Golfing Glitterati to Help Lift Northern Ireland Economic Gloom
Alice Rohdich’s family have struggled to sell jewelry and souvenirs in Portrush, a seaside town in Northern Ireland, for the past four years as the global economic crisis dashed a revival in the region better known for sectarian violence.
“It’s been hard going this past few years,” says Rohdich, as she arranges a window display of golf memorabilia. “But this has created a buzz, we’re hoping it will help the entire town.”
Portrush, a town of 6,400, has been hit by a decline in visitor numbers, rising unemployment and a property crash that began in 2008, leaving dozens of empty properties. Its fortunes echo that of Northern Ireland, where house prices doubled between 2005 and 2007 before tumbling by 50 percent after the bubble burst a year later. Unemployment in the province has doubled in the past four years.

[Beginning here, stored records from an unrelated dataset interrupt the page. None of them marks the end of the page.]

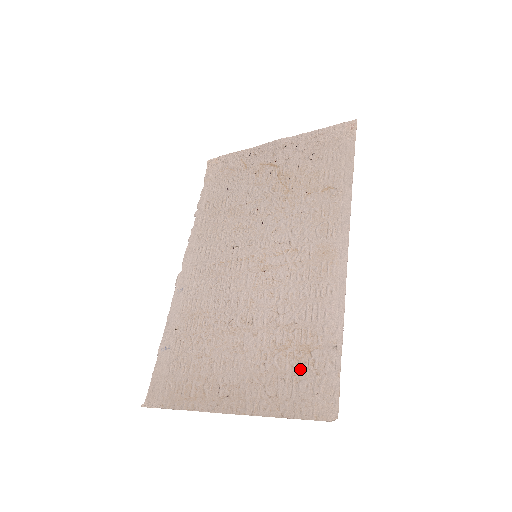
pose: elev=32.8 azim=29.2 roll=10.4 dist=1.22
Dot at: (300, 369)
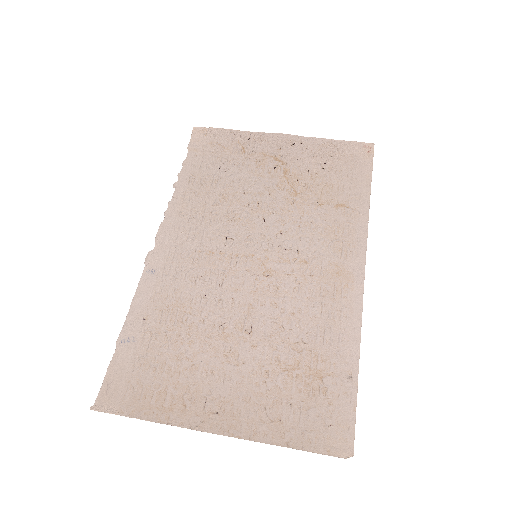
Dot at: (310, 395)
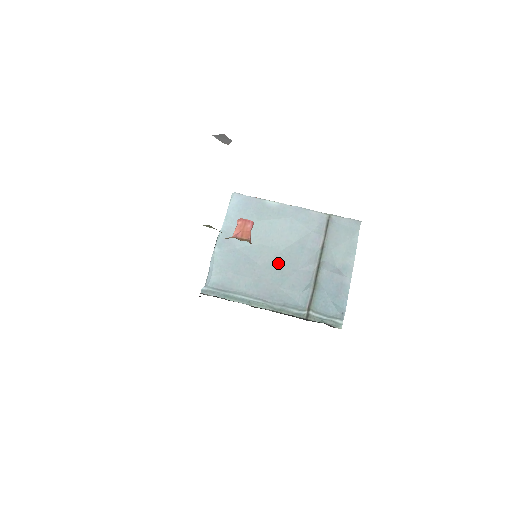
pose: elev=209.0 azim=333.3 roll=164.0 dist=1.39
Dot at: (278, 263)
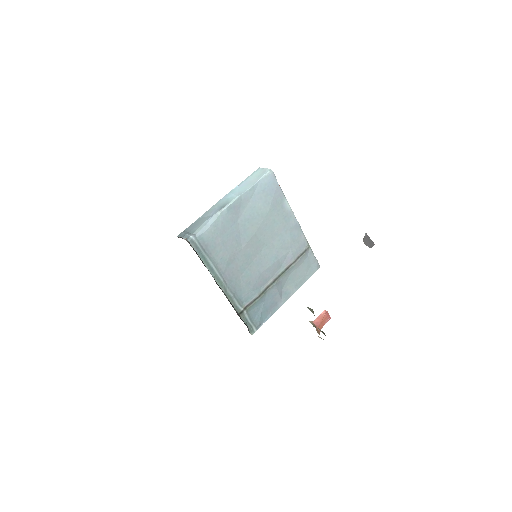
Dot at: (254, 257)
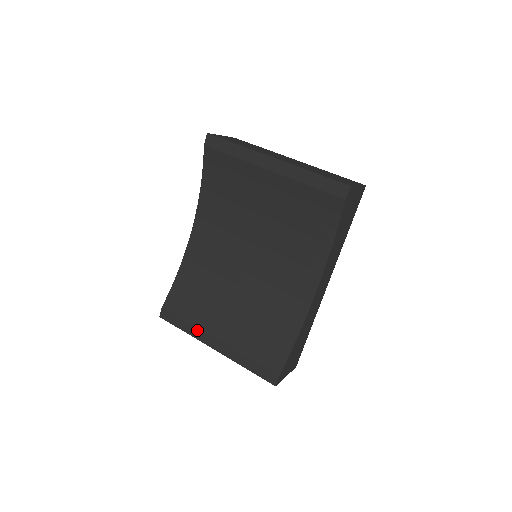
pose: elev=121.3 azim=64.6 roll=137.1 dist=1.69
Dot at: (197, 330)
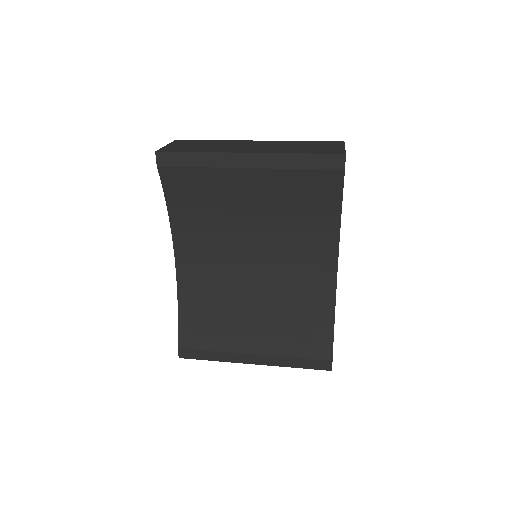
Dot at: (227, 354)
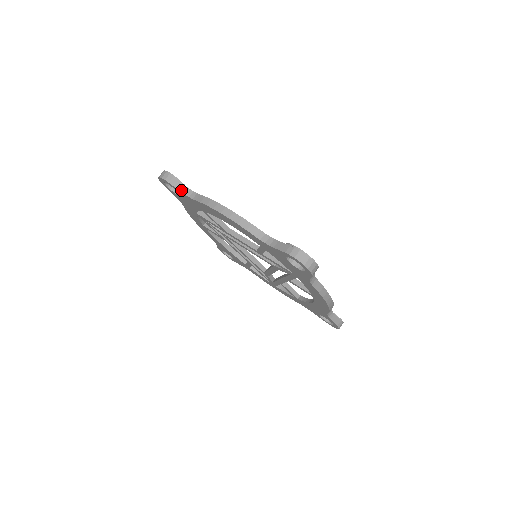
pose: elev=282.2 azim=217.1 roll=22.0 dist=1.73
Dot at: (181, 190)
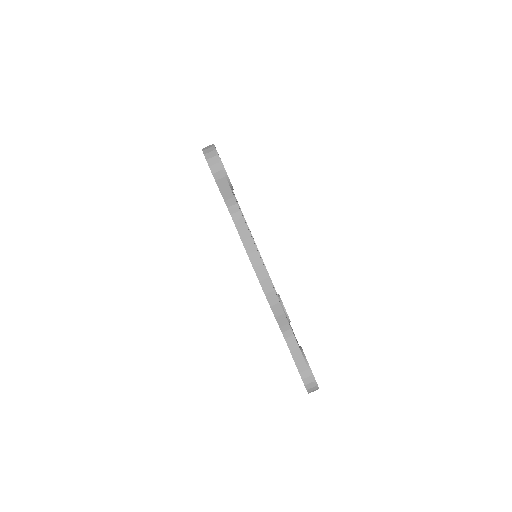
Dot at: occluded
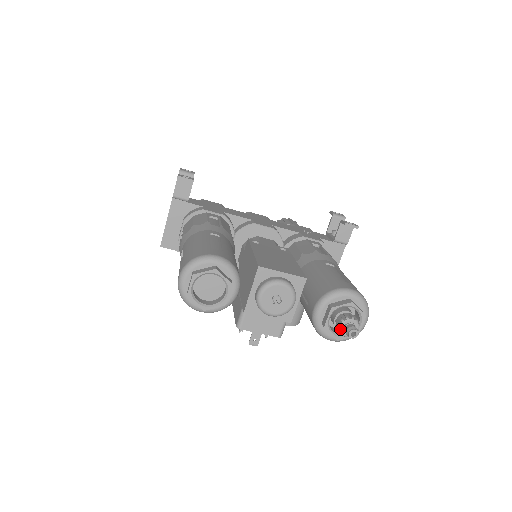
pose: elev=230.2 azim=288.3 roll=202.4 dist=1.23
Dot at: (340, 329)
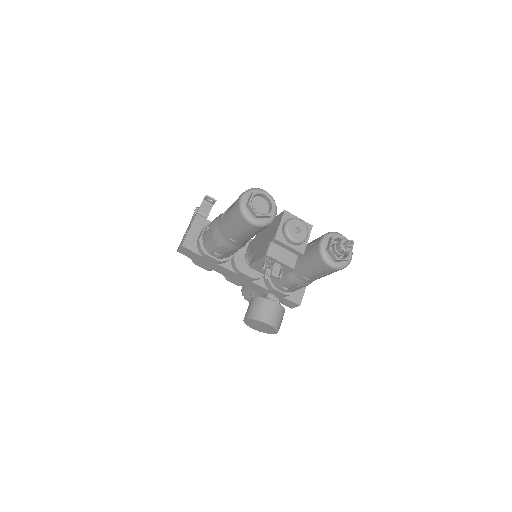
Dot at: (341, 244)
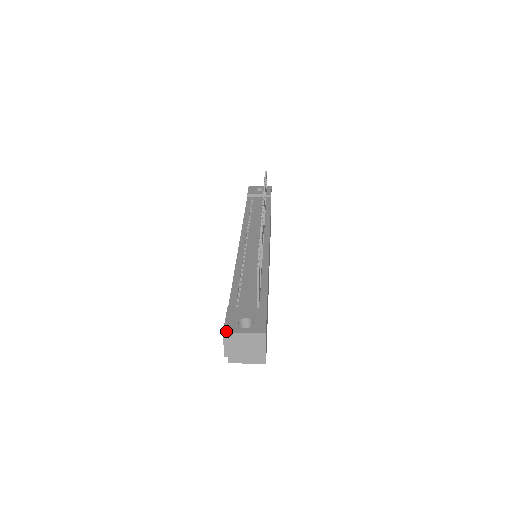
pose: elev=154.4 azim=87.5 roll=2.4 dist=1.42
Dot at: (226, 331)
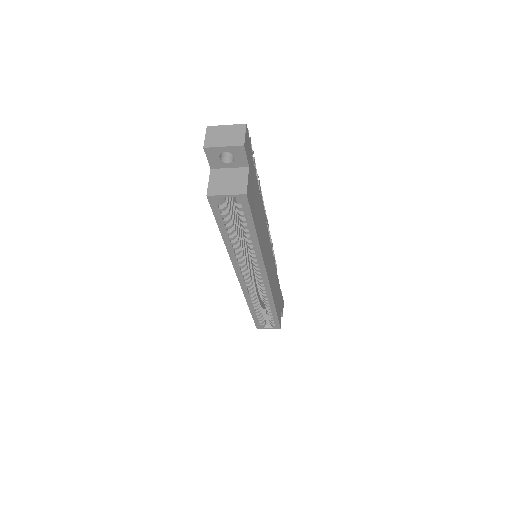
Dot at: (210, 127)
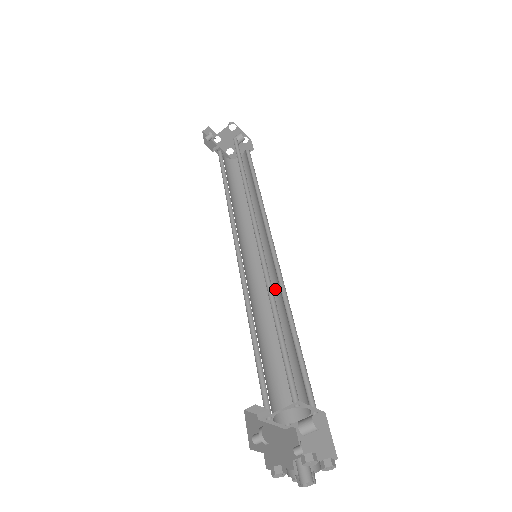
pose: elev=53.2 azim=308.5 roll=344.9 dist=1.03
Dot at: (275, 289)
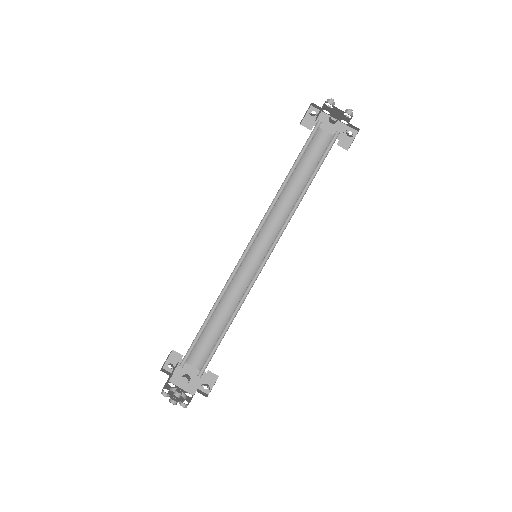
Dot at: (250, 288)
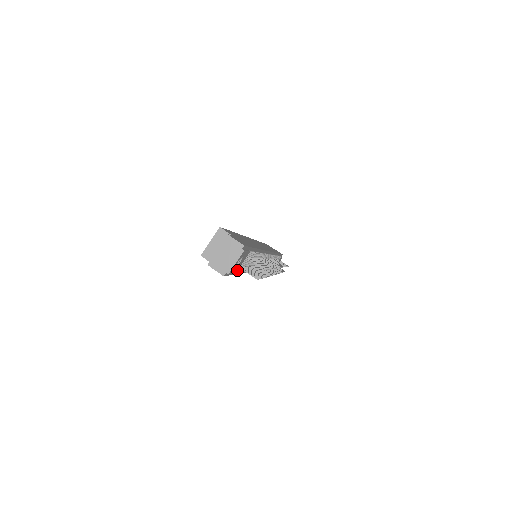
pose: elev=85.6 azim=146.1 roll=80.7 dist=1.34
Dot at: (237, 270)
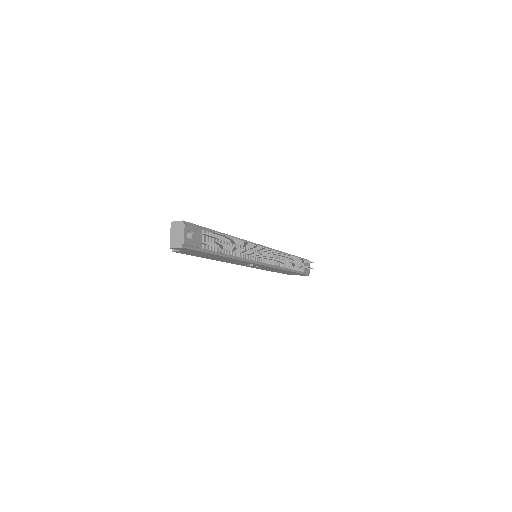
Dot at: (200, 245)
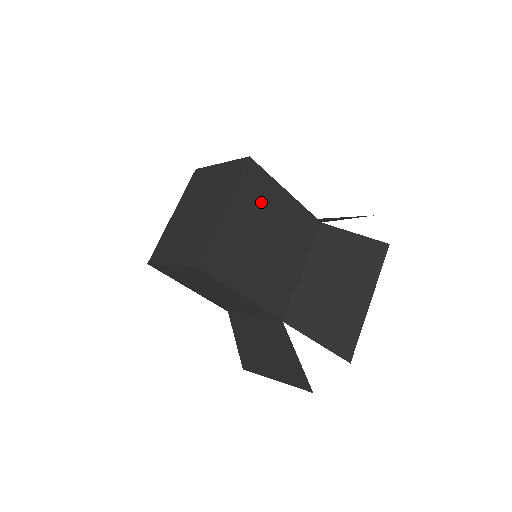
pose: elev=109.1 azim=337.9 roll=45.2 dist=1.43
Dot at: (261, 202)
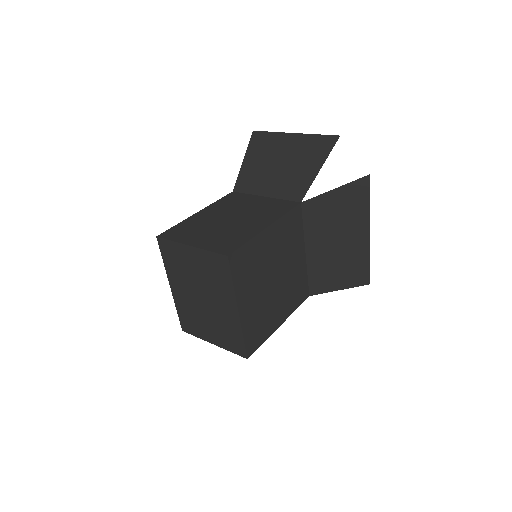
Dot at: (255, 266)
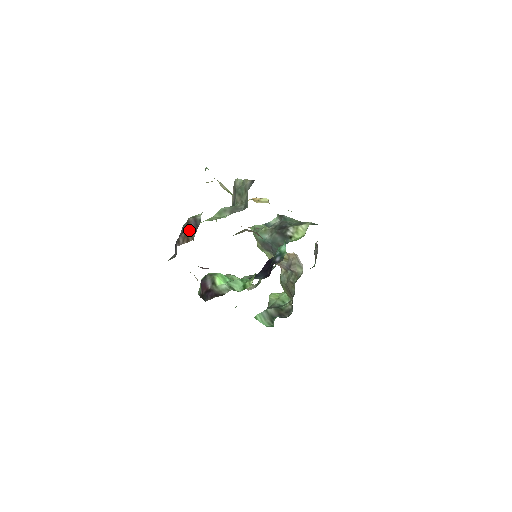
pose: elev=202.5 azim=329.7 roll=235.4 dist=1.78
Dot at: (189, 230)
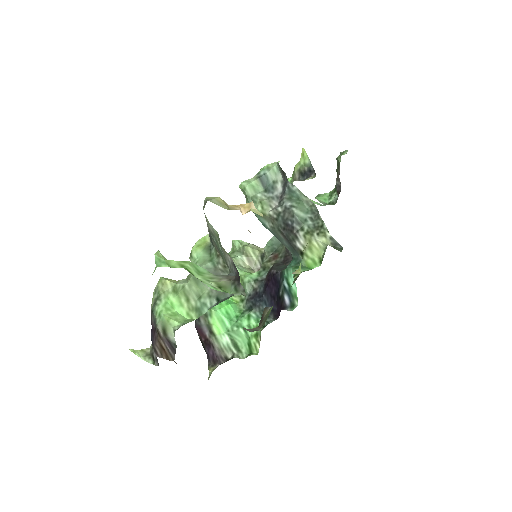
Dot at: (164, 347)
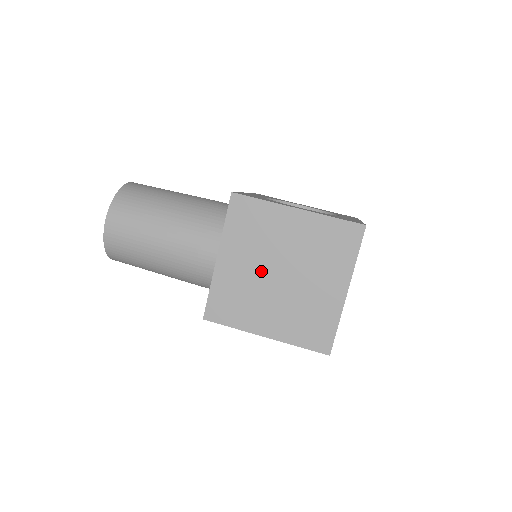
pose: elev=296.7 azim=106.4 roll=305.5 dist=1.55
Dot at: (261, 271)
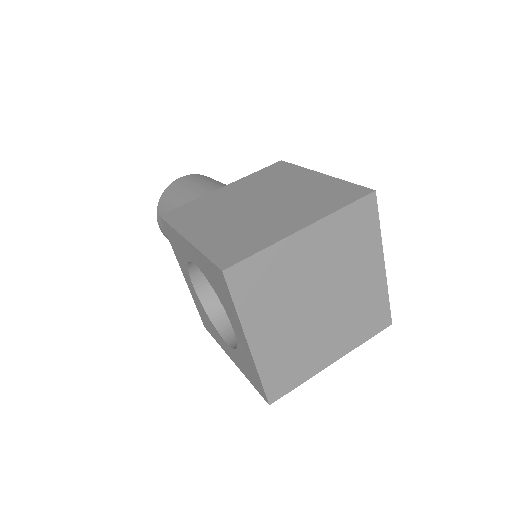
Dot at: (245, 199)
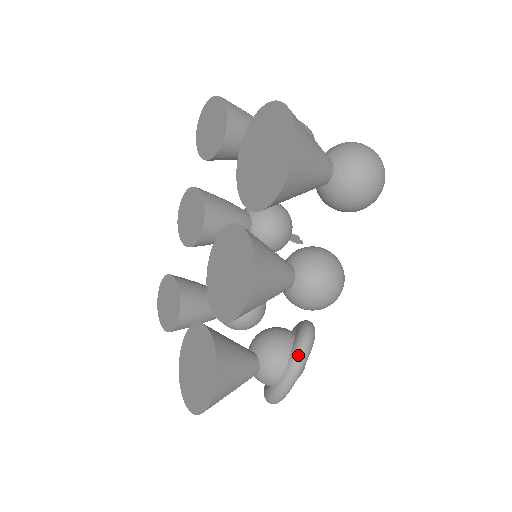
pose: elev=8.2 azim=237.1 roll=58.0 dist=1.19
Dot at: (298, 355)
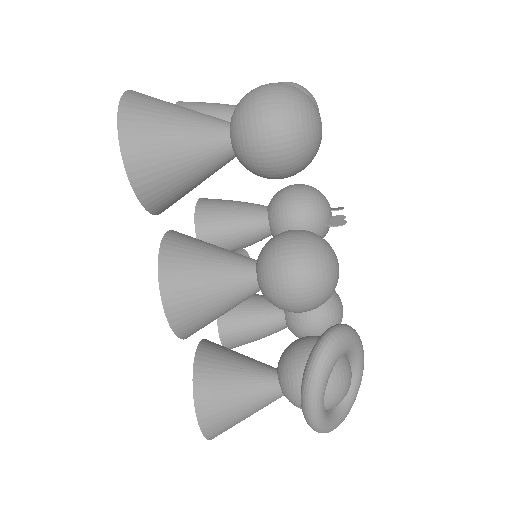
Dot at: (308, 371)
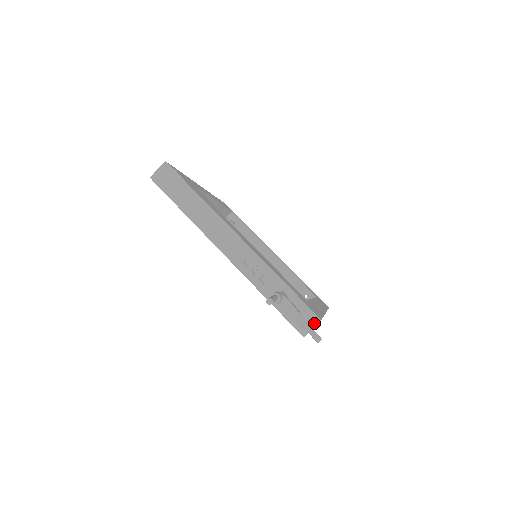
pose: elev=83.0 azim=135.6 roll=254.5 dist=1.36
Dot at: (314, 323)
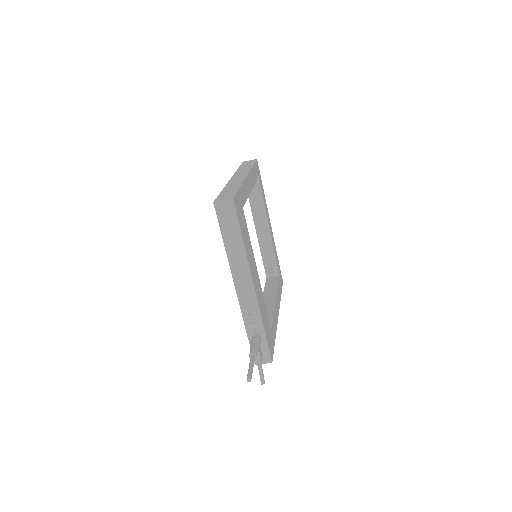
Dot at: (267, 362)
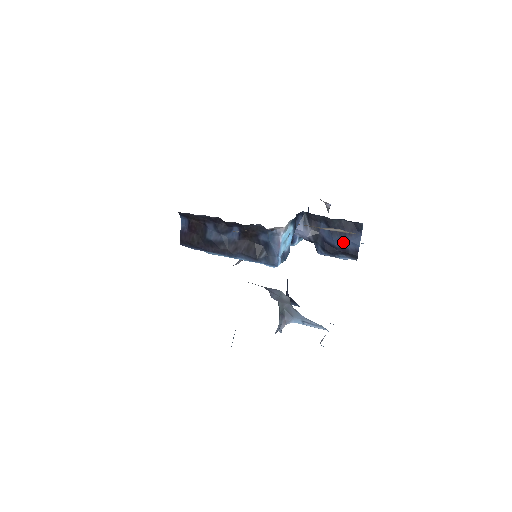
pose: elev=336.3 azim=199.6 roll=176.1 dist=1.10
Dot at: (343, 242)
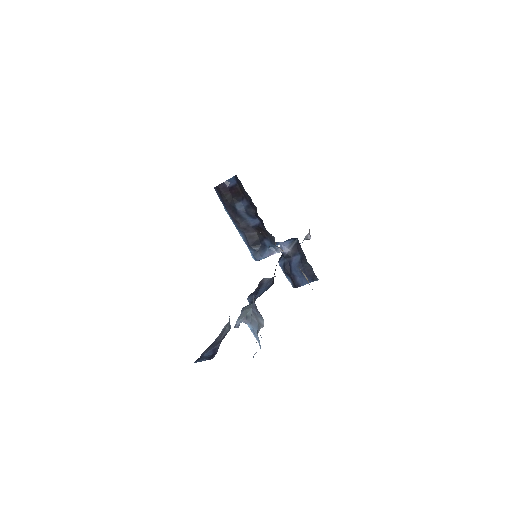
Dot at: (298, 275)
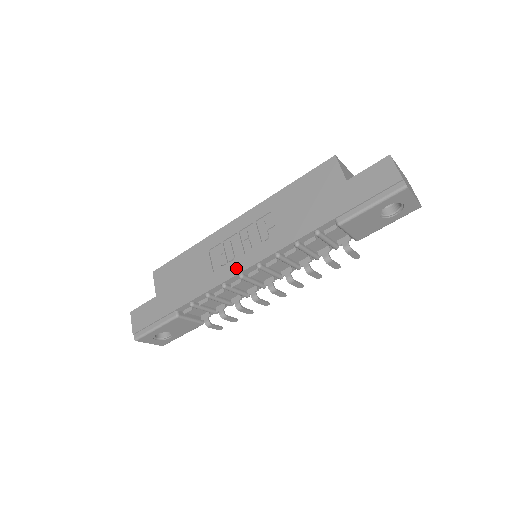
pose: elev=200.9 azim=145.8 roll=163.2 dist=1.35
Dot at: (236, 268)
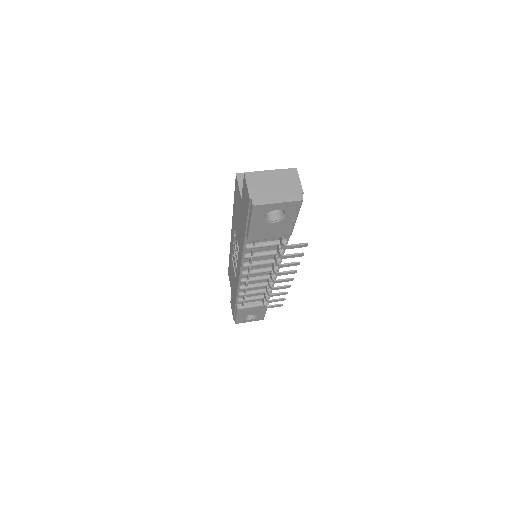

Since March the government and local business have spent about 650,000 pounds ($1 million) renovating the town. Derelict buildings abandoned by developers have been freshly painted, building sites are shrouded in hoardings and shop-fronts have had a face lift.
“It’s been a big effort from the local community,” said Christine Alexander, a lawmaker at local municipality Coleraine Borough Council. “People and businesses donated time and money. People were out with paintbrushes pitching in. We’ve been trying to spruce it up ahead of the golf.”
Alexander said that during the property boom, developers bought sites in a “frenzy” only to abandon them when the global financial crisis began in 2008.
Northern Ireland, with 97 golf courses and a population of 1.75 million, has produced three out of the last nine winners of the so-called Majors in the past two seasons, with McDowell, McIlroy and Clarke winning one each. The U.S. with a population of 314 million and 18,000 courses has also had three winners in that period.
McIlroy, 23, and ranked second in the world, is the region’s biggest golfing success. Last year he won the U.S. Open with a record score, following on from McDowell’s success in the same tournament the year before. Clarke won the Open Championship last year.
McIlroy, McDowell and Clarke are among 156 golfers competing in the three day Open, which is expected to bring more than 100,0000 spectators to Portrush. Colin Montgomerie, Keegan Bradley and Padraig Harrington are also competing. The tournament is being held on the 18-hole Dunluce course of the Royal Portrush Golf Club, which last hosted the Irish Open in 1947. The last time the event was held in Northern Ireland was at south Belfast’s Belvoir Park Golf Club in 1953.
“My brother is a professional golfer,” said Elizabeth Dykes, 64, who has lived in Portrush all her life. “He’s coming back for the Open. It’s going to be a real lift for the town, it will put us on the map. At least that’s what we are hoping.”
Northern Ireland’s power-sharing assembly was revived in 2007, ending a three decade-long conflict that claimed 3,500 lives before largely petering out with a peace deal in 1998. A peace dividend of jobs and prosperity was halted by the global financial crisis.
“It’s good that they have done something to improve the town,” said Manus Brolly, an unemployed 32 year-old who lost his job as a chef when a local restaurant closed last year. “But I wonder if they are just painting over the cracks?”
Northern Ireland’s Deputy First Minister Martin McGuinness, a former Irish Republican Army leader, met and shook hands with Queen Elizabeth II yesterday, in a further step in the region’s peace process.
Sinn Fein boycotted the queen’s visit to the Republic of Ireland last year, the first trip of its kind since the state gained independence from Britain in 1921. The party said the visit was “premature.” McGuinness said this week he’ll meet the monarch this time as an “act of reconciliation” toward unionists in Northern Ireland.
“I think the whole country has had it rough this past while,” said Rohdich. “This is a piece of good news for us.”